» Problem to work on:
Lay out every line of the material as a Markdown table with the columns "Row" and "Line", numbering the rows in order and leaving out any blank lines.

» Data for the task:
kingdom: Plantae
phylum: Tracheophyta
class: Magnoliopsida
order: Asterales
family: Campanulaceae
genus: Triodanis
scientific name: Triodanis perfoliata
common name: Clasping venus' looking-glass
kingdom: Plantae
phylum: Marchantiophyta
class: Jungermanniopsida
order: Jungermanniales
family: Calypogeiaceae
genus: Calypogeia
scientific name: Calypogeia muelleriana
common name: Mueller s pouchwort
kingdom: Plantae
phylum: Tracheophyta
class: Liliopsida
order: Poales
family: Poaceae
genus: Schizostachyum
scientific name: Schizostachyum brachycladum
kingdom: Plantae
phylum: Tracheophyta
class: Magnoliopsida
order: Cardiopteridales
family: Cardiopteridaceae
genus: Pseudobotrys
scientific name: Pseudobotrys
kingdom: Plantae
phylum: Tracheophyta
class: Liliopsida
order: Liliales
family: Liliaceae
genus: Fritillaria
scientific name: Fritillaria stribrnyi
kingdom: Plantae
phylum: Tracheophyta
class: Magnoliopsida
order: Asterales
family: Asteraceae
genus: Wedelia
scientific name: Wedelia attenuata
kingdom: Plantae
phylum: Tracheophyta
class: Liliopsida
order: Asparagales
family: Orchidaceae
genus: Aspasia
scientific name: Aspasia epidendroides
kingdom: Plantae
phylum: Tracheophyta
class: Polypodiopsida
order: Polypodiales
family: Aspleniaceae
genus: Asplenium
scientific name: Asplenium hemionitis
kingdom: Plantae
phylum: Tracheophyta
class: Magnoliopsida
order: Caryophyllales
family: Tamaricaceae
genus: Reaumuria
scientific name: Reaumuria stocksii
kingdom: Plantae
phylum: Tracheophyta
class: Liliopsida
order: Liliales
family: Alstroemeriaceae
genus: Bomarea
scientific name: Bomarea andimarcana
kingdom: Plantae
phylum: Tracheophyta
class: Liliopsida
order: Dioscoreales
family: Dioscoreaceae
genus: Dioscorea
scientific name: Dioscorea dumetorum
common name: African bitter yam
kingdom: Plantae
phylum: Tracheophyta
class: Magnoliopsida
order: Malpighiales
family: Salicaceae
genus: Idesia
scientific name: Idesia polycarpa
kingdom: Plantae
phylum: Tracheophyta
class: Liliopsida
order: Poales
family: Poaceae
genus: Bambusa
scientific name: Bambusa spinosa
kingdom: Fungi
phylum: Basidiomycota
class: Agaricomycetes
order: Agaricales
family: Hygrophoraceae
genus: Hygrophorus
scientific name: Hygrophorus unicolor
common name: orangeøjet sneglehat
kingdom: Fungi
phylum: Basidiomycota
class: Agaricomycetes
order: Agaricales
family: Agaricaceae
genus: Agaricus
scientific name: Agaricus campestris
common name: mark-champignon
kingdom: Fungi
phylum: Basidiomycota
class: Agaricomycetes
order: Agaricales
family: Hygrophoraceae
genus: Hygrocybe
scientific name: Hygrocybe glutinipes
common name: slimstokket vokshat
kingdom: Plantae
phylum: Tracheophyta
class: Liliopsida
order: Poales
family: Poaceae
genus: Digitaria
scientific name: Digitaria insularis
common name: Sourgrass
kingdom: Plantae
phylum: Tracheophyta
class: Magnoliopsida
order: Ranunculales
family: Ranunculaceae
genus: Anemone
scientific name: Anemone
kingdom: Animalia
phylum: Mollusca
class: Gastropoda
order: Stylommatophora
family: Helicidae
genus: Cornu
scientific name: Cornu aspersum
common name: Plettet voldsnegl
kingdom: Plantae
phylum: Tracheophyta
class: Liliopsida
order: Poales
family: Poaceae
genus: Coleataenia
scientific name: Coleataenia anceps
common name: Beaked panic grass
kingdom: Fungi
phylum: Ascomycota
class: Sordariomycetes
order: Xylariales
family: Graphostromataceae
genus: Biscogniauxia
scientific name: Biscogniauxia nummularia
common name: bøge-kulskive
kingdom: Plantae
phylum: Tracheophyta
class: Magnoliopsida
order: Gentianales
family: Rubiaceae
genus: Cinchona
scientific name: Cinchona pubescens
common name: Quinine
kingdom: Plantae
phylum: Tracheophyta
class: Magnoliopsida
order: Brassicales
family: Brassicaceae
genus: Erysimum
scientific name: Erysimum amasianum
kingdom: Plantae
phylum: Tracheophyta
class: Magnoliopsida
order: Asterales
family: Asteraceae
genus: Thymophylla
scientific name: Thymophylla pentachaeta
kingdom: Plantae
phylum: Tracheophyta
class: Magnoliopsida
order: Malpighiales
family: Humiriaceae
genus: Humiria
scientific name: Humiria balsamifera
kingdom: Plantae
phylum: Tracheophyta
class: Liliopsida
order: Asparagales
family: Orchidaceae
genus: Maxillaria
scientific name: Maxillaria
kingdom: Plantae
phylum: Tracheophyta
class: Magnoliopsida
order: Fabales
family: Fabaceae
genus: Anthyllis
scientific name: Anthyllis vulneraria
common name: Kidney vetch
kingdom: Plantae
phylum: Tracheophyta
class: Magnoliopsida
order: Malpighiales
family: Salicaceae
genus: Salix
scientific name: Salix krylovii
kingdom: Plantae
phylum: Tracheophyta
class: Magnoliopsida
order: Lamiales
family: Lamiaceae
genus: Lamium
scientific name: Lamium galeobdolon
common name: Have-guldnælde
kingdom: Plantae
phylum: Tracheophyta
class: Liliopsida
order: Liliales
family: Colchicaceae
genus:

» Task output:
| Row | Line |
|---|---|
| 1 | kingdom: Plantae |
| 2 | phylum: Tracheophyta |
| 3 | class: Magnoliopsida |
| 4 | order: Asterales |
| 5 | family: Campanulaceae |
| 6 | genus: Triodanis |
| 7 | scientific name: Triodanis perfoliata |
| 8 | common name: Clasping venus' looking-glass |
| 9 | kingdom: Plantae |
| 10 | phylum: Marchantiophyta |
| 11 | class: Jungermanniopsida |
| 12 | order: Jungermanniales |
| 13 | family: Calypogeiaceae |
| 14 | genus: Calypogeia |
| 15 | scientific name: Calypogeia muelleriana |
| 16 | common name: Mueller s pouchwort |
| 17 | kingdom: Plantae |
| 18 | phylum: Tracheophyta |
| 19 | class: Liliopsida |
| 20 | order: Poales |
| 21 | family: Poaceae |
| 22 | genus: Schizostachyum |
| 23 | scientific name: Schizostachyum brachycladum |
| 24 | kingdom: Plantae |
| 25 | phylum: Tracheophyta |
| 26 | class: Magnoliopsida |
| 27 | order: Cardiopteridales |
| 28 | family: Cardiopteridaceae |
| 29 | genus: Pseudobotrys |
| 30 | scientific name: Pseudobotrys |
| 31 | kingdom: Plantae |
| 32 | phylum: Tracheophyta |
| 33 | class: Liliopsida |
| 34 | order: Liliales |
| 35 | family: Liliaceae |
| 36 | genus: Fritillaria |
| 37 | scientific name: Fritillaria stribrnyi |
| 38 | kingdom: Plantae |
| 39 | phylum: Tracheophyta |
| 40 | class: Magnoliopsida |
| 41 | order: Asterales |
| 42 | family: Asteraceae |
| 43 | genus: Wedelia |
| 44 | scientific name: Wedelia attenuata |
| 45 | kingdom: Plantae |
| 46 | phylum: Tracheophyta |
| 47 | class: Liliopsida |
| 48 | order: Asparagales |
| 49 | family: Orchidaceae |
| 50 | genus: Aspasia |
| 51 | scientific name: Aspasia epidendroides |
| 52 | kingdom: Plantae |
| 53 | phylum: Tracheophyta |
| 54 | class: Polypodiopsida |
| 55 | order: Polypodiales |
| 56 | family: Aspleniaceae |
| 57 | genus: Asplenium |
| 58 | scientific name: Asplenium hemionitis |
| 59 | kingdom: Plantae |
| 60 | phylum: Tracheophyta |
| 61 | class: Magnoliopsida |
| 62 | order: Caryophyllales |
| 63 | family: Tamaricaceae |
| 64 | genus: Reaumuria |
| 65 | scientific name: Reaumuria stocksii |
| 66 | kingdom: Plantae |
| 67 | phylum: Tracheophyta |
| 68 | class: Liliopsida |
| 69 | order: Liliales |
| 70 | family: Alstroemeriaceae |
| 71 | genus: Bomarea |
| 72 | scientific name: Bomarea andimarcana |
| 73 | kingdom: Plantae |
| 74 | phylum: Tracheophyta |
| 75 | class: Liliopsida |
| 76 | order: Dioscoreales |
| 77 | family: Dioscoreaceae |
| 78 | genus: Dioscorea |
| 79 | scientific name: Dioscorea dumetorum |
| 80 | common name: African bitter yam |
| 81 | kingdom: Plantae |
| 82 | phylum: Tracheophyta |
| 83 | class: Magnoliopsida |
| 84 | order: Malpighiales |
| 85 | family: Salicaceae |
| 86 | genus: Idesia |
| 87 | scientific name: Idesia polycarpa |
| 88 | kingdom: Plantae |
| 89 | phylum: Tracheophyta |
| 90 | class: Liliopsida |
| 91 | order: Poales |
| 92 | family: Poaceae |
| 93 | genus: Bambusa |
| 94 | scientific name: Bambusa spinosa |
| 95 | kingdom: Fungi |
| 96 | phylum: Basidiomycota |
| 97 | class: Agaricomycetes |
| 98 | order: Agaricales |
| 99 | family: Hygrophoraceae |
| 100 | genus: Hygrophorus |
| 101 | scientific name: Hygrophorus unicolor |
| 102 | common name: orangeøjet sneglehat |
| 103 | kingdom: Fungi |
| 104 | phylum: Basidiomycota |
| 105 | class: Agaricomycetes |
| 106 | order: Agaricales |
| 107 | family: Agaricaceae |
| 108 | genus: Agaricus |
| 109 | scientific name: Agaricus campestris |
| 110 | common name: mark-champignon |
| 111 | kingdom: Fungi |
| 112 | phylum: Basidiomycota |
| 113 | class: Agaricomycetes |
| 114 | order: Agaricales |
| 115 | family: Hygrophoraceae |
| 116 | genus: Hygrocybe |
| 117 | scientific name: Hygrocybe glutinipes |
| 118 | common name: slimstokket vokshat |
| 119 | kingdom: Plantae |
| 120 | phylum: Tracheophyta |
| 121 | class: Liliopsida |
| 122 | order: Poales |
| 123 | family: Poaceae |
| 124 | genus: Digitaria |
| 125 | scientific name: Digitaria insularis |
| 126 | common name: Sourgrass |
| 127 | kingdom: Plantae |
| 128 | phylum: Tracheophyta |
| 129 | class: Magnoliopsida |
| 130 | order: Ranunculales |
| 131 | family: Ranunculaceae |
| 132 | genus: Anemone |
| 133 | scientific name: Anemone |
| 134 | kingdom: Animalia |
| 135 | phylum: Mollusca |
| 136 | class: Gastropoda |
| 137 | order: Stylommatophora |
| 138 | family: Helicidae |
| 139 | genus: Cornu |
| 140 | scientific name: Cornu aspersum |
| 141 | common name: Plettet voldsnegl |
| 142 | kingdom: Plantae |
| 143 | phylum: Tracheophyta |
| 144 | class: Liliopsida |
| 145 | order: Poales |
| 146 | family: Poaceae |
| 147 | genus: Coleataenia |
| 148 | scientific name: Coleataenia anceps |
| 149 | common name: Beaked panic grass |
| 150 | kingdom: Fungi |
| 151 | phylum: Ascomycota |
| 152 | class: Sordariomycetes |
| 153 | order: Xylariales |
| 154 | family: Graphostromataceae |
| 155 | genus: Biscogniauxia |
| 156 | scientific name: Biscogniauxia nummularia |
| 157 | common name: bøge-kulskive |
| 158 | kingdom: Plantae |
| 159 | phylum: Tracheophyta |
| 160 | class: Magnoliopsida |
| 161 | order: Gentianales |
| 162 | family: Rubiaceae |
| 163 | genus: Cinchona |
| 164 | scientific name: Cinchona pubescens |
| 165 | common name: Quinine |
| 166 | kingdom: Plantae |
| 167 | phylum: Tracheophyta |
| 168 | class: Magnoliopsida |
| 169 | order: Brassicales |
| 170 | family: Brassicaceae |
| 171 | genus: Erysimum |
| 172 | scientific name: Erysimum amasianum |
| 173 | kingdom: Plantae |
| 174 | phylum: Tracheophyta |
| 175 | class: Magnoliopsida |
| 176 | order: Asterales |
| 177 | family: Asteraceae |
| 178 | genus: Thymophylla |
| 179 | scientific name: Thymophylla pentachaeta |
| 180 | kingdom: Plantae |
| 181 | phylum: Tracheophyta |
| 182 | class: Magnoliopsida |
| 183 | order: Malpighiales |
| 184 | family: Humiriaceae |
| 185 | genus: Humiria |
| 186 | scientific name: Humiria balsamifera |
| 187 | kingdom: Plantae |
| 188 | phylum: Tracheophyta |
| 189 | class: Liliopsida |
| 190 | order: Asparagales |
| 191 | family: Orchidaceae |
| 192 | genus: Maxillaria |
| 193 | scientific name: Maxillaria |
| 194 | kingdom: Plantae |
| 195 | phylum: Tracheophyta |
| 196 | class: Magnoliopsida |
| 197 | order: Fabales |
| 198 | family: Fabaceae |
| 199 | genus: Anthyllis |
| 200 | scientific name: Anthyllis vulneraria |
| 201 | common name: Kidney vetch |
| 202 | kingdom: Plantae |
| 203 | phylum: Tracheophyta |
| 204 | class: Magnoliopsida |
| 205 | order: Malpighiales |
| 206 | family: Salicaceae |
| 207 | genus: Salix |
| 208 | scientific name: Salix krylovii |
| 209 | kingdom: Plantae |
| 210 | phylum: Tracheophyta |
| 211 | class: Magnoliopsida |
| 212 | order: Lamiales |
| 213 | family: Lamiaceae |
| 214 | genus: Lamium |
| 215 | scientific name: Lamium galeobdolon |
| 216 | common name: Have-guldnælde |
| 217 | kingdom: Plantae |
| 218 | phylum: Tracheophyta |
| 219 | class: Liliopsida |
| 220 | order: Liliales |
| 221 | family: Colchicaceae |
| 222 | genus: |